Damon Wilson, Executive Vice President of the Atlantic Council, also expressed concerns about the internal challenges the Atlantic community confronts. The tumultuous elections in the United States, the rising flow of refugees into Europe, and the Brexit debate in the United Kingdom are all unfolding at a moment of grave security danger on the continent but also at a time when some, including one of the US presidential candidates, are questioning the purpose of the Alliance. Foreign policy elites confront a serious problem because they broadly understand NATO as a force multiplier that is a tremendous asset to American security. But it is proving difficult to convey this message in the fragmented media and information environment which also seems to be a factor in driving political change. Finding new ways to reconstitute a broadly shared sense of purpose within the NATO community has become a central concern at the Atlantic Council, he noted. Jorge Benitiz, the editor of NATO Source, later discussed how this Atlantic Council website and other social media outlets are reaching out to link together those with an interest in the trans-Atlantic relationship.
Nuclear Deterrence
Leo Michel, a non-Resident Senior Fellow at the Brent Scowcroft Center on International Security, explored NATO’s deterrence posture and Russia’s challenge to it. He noted that after a lengthy pause, Russia is modernising its nuclear forces, including land-based intercontinental and sub-marine launched missiles, and strategic bombers. It has engaged in simulated attacks on NATO forces, deployed prohibited ground-launched cruise missiles and used highly provocative rhetoric on nuclear weapons. This sabre-rattling is reckless and undermines respect for hitherto accepted norms which have long preserved a degree of stability.
The Obama Administration has made a strong recommitment to nuclear force modernisation and plans to sustain and indeed to modernise the nuclear triad.

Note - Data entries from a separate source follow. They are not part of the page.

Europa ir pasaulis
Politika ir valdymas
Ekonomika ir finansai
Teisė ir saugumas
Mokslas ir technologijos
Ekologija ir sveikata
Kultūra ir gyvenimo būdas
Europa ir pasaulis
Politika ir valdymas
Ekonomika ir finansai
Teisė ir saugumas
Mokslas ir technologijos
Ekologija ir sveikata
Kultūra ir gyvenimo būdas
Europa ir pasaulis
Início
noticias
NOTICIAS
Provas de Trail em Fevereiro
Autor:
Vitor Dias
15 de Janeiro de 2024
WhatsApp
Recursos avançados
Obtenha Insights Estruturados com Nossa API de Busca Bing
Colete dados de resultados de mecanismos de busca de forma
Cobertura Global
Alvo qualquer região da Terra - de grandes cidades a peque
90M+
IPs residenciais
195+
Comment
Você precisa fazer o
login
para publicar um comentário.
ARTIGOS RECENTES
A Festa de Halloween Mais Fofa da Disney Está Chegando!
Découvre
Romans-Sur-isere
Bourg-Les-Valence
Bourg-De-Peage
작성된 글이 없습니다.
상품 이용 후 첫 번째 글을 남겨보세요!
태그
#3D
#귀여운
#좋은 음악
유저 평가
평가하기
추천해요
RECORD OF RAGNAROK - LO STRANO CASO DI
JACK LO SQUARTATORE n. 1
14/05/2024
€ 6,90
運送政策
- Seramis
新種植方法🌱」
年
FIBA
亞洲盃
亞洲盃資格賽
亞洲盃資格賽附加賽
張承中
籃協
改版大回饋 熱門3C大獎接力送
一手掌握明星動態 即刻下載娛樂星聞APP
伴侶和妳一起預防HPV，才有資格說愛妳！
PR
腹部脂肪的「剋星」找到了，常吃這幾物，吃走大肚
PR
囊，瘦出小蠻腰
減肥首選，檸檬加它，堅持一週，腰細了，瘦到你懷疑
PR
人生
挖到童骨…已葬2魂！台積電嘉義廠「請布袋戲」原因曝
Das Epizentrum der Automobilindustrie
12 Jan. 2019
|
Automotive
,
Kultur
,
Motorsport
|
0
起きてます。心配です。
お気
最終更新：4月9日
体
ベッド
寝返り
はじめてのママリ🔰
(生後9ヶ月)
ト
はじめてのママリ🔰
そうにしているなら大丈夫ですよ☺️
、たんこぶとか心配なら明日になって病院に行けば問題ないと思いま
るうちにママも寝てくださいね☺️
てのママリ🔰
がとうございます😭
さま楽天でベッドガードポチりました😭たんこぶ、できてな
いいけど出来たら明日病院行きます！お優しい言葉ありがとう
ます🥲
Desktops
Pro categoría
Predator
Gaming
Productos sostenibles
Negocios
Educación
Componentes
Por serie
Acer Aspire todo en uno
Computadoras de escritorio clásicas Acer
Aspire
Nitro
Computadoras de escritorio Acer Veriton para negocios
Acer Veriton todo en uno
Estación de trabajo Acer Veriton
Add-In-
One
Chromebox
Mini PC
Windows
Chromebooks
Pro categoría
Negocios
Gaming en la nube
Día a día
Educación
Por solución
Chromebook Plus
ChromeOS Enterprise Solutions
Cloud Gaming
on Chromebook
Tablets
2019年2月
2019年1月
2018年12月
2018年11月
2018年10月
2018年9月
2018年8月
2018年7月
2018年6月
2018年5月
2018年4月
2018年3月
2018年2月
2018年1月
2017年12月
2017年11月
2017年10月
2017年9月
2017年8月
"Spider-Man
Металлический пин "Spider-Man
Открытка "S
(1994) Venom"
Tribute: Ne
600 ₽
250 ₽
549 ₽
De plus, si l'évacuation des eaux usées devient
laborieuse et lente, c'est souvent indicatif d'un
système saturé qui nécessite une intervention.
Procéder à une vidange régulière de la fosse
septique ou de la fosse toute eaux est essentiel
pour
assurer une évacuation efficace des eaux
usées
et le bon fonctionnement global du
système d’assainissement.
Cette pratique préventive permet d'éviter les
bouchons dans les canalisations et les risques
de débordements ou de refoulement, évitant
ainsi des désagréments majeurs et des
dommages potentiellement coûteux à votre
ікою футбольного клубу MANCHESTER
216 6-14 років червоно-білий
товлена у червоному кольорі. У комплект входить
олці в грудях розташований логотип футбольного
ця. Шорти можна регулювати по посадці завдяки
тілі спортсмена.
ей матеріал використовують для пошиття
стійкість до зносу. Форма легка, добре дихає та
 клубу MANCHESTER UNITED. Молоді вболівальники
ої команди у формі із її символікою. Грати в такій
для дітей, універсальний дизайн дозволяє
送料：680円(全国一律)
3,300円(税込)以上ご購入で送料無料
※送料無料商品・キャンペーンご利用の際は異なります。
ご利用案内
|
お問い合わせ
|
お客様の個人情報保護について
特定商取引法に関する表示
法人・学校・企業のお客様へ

It is replacing part of its nuclear capable submarine and bomber fleets at a very high price tag. The effort could cost as much as $18 billion a year. The United States also recognises the importance of the French and British nuclear deterrent forces and he suggested that it is important for allies to continue to exchange information on nuclear matters so that there is a broad understanding of the purpose and doctrine that makes these forces essential elements of NATO’s deterrence posture. Mr Michel suggested that NATO needs to revamp the nuclear planning group in NATO, although there are some alliance countries that are reluctant to do so. But Mr Michel suggested in response to such opposition that NATO’s nuclear posture is actually an expression of transatlantic solidarity and that all member governments have signed up to language that recognises NATO as a nuclear alliance. Deterrence is a critical allied mission, and there needs to be more frank discussion about what this entails and what the nuclear component of deterrence actually means. There are 16 allied countries contributing to the nuclear mission, he added, even if only three are actually nuclear armed states.